River Forest restaurant patrons will now be allowed to bring their own beverages and be served alcohol with food outdoors after the village board voted last week to approve these and other updates to the liquor control ordinance.
The first beneficiary of the more open approach will be Jesse Haggar, who, with his family, owns Oak Park’s LaMajada Mexican restaurant. Haggar has applied for a liquor license for La Majada Express in the location previously occupied by Annie’s at Lake Street and Lathrop Avenue. Haggar could not be reached for comment Monday.
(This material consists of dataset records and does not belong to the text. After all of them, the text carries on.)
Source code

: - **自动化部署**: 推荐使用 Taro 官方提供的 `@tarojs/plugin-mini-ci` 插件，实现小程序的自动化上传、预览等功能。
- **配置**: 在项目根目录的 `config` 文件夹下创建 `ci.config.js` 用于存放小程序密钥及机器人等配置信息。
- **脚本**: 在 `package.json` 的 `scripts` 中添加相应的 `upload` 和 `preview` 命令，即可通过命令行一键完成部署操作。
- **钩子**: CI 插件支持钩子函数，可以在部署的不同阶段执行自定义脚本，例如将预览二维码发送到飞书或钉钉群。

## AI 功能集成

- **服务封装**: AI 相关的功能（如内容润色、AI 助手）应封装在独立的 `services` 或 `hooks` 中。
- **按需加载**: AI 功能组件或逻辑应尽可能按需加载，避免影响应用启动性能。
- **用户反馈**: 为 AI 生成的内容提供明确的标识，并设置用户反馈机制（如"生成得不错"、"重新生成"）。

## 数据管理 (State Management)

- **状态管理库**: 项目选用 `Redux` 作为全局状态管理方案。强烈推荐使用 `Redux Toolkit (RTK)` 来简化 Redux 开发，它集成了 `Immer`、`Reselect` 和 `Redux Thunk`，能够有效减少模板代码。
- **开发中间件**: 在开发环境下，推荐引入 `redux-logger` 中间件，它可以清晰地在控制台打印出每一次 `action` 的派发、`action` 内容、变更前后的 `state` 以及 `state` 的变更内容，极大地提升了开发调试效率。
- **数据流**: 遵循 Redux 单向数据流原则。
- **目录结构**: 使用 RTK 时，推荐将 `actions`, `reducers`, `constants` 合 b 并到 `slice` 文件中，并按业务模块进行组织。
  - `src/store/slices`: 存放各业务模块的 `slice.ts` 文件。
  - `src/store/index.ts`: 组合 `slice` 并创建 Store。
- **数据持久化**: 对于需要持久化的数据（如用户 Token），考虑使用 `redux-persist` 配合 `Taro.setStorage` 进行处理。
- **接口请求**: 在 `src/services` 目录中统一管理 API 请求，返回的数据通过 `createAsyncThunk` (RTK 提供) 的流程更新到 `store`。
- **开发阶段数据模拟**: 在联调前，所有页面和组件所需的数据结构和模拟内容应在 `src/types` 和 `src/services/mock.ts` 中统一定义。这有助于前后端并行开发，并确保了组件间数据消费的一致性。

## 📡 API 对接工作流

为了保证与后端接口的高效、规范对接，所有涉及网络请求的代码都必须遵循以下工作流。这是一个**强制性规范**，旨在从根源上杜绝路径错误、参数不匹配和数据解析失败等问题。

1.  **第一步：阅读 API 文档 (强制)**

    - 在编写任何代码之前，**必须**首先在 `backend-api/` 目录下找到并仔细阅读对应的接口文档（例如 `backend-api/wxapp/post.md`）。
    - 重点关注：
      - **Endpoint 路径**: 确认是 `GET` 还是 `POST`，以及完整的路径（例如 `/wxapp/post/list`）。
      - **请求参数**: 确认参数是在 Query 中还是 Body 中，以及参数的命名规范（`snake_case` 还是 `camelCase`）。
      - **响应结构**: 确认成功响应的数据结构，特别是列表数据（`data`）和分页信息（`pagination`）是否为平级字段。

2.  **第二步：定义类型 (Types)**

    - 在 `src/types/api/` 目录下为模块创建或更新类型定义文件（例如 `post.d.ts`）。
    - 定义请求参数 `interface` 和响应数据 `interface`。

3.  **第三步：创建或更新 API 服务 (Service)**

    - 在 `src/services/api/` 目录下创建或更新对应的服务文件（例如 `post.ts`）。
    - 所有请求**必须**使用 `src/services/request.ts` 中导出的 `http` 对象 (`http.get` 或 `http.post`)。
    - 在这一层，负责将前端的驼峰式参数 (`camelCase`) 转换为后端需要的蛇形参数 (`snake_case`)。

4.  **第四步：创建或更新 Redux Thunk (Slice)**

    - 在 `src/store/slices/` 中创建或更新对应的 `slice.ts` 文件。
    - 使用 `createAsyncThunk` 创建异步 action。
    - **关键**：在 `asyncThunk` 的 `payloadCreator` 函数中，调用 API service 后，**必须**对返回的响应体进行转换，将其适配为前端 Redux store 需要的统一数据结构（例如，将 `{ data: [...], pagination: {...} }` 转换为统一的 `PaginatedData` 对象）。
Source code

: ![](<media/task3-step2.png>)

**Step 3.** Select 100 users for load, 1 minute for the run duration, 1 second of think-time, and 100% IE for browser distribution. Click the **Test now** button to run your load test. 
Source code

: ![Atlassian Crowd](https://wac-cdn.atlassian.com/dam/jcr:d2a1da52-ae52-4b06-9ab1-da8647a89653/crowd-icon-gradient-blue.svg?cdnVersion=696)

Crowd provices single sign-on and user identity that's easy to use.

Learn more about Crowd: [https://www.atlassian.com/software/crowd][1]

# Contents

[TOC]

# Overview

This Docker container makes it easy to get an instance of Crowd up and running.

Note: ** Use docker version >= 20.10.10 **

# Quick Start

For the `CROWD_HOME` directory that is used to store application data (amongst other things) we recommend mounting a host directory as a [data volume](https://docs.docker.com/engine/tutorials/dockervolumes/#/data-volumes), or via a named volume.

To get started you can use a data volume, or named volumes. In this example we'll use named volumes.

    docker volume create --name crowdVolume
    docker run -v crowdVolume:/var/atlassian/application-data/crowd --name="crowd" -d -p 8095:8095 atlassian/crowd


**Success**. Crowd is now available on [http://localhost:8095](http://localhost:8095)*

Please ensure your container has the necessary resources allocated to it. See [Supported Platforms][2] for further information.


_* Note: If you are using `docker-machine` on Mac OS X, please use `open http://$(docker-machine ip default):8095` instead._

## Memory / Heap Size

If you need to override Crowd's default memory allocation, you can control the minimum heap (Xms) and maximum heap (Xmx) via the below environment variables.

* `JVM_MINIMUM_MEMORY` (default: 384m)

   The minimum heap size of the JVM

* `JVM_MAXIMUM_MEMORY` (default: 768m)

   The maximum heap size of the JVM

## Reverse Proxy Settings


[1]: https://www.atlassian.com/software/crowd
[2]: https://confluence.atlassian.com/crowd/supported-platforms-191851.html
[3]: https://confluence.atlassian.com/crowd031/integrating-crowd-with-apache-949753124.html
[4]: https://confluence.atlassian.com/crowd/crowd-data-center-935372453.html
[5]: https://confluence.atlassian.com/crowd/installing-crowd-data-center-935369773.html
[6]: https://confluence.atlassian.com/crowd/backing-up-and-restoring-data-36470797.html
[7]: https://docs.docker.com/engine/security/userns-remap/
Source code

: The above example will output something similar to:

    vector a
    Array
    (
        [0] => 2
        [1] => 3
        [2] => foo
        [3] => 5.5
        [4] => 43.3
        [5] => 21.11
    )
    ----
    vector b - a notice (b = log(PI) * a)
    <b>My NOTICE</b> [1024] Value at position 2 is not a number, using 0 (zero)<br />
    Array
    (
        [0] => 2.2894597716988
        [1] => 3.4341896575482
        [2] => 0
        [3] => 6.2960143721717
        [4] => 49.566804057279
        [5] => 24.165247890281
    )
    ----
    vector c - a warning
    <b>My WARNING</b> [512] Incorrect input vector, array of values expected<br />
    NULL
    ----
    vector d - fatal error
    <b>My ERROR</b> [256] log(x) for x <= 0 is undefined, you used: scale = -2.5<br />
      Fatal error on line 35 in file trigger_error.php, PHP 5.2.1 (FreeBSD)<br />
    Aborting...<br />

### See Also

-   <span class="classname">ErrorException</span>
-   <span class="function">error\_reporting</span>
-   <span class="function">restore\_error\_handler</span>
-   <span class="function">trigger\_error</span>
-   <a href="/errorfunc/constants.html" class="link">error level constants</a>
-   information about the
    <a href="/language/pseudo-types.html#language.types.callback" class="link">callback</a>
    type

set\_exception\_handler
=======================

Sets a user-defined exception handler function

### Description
The liquor license regulations have not been revised since they were created in the early 1990s, when the village renounced its “dry” policy, according to a memo to the board from Assistant Village Administrator Mike Braiman. The changes, he said, will help maximize economic development and bring the rules in line with state regulations.
“By today’s standards the liquor rules are cumbersome, restrictive and, in general, not business friendly,” the memo said.
Under the changes adopted May 14, liquor license classes will be broadened so restaurants of any size can serve liquor. A class will also be created for “bring your own beverage” (BYOB). The old rules required restaurants to have a minimum of 750 square feet and a seating capacity of at least 35, the memo said. As a result, properties existed in the village that might be suited for a restaurant but could not serve liquor.
A Class 1 license — which has not been held since 2006 when Pronto Roma closed in the current Noodles and Company space — is intended for La Majada Express. La Majada has been in business in Oak Park since 1976.
Bringing the village up to speed with neighboring Oak Park and Forest Park, alcohol can be served and consumed outdoors as long as food is purchased along with it. That will be allowed from 11 a.m. to 11 p.m. Friday and Saturday, and 11 a.m. to 10 p.m. Sunday through Thursday — beginning at noon on Sunday — the board decided.
Other changes include allowing retailers to sell “build your own” six-packs and allowing restaurants to sell packaged alcohol with carry-out food orders. A liquor license can also be issued to a restaurant within 100 feet of a church as long as liquor is not the principal business of the restaurant. The current ordinance prohibits that altogether.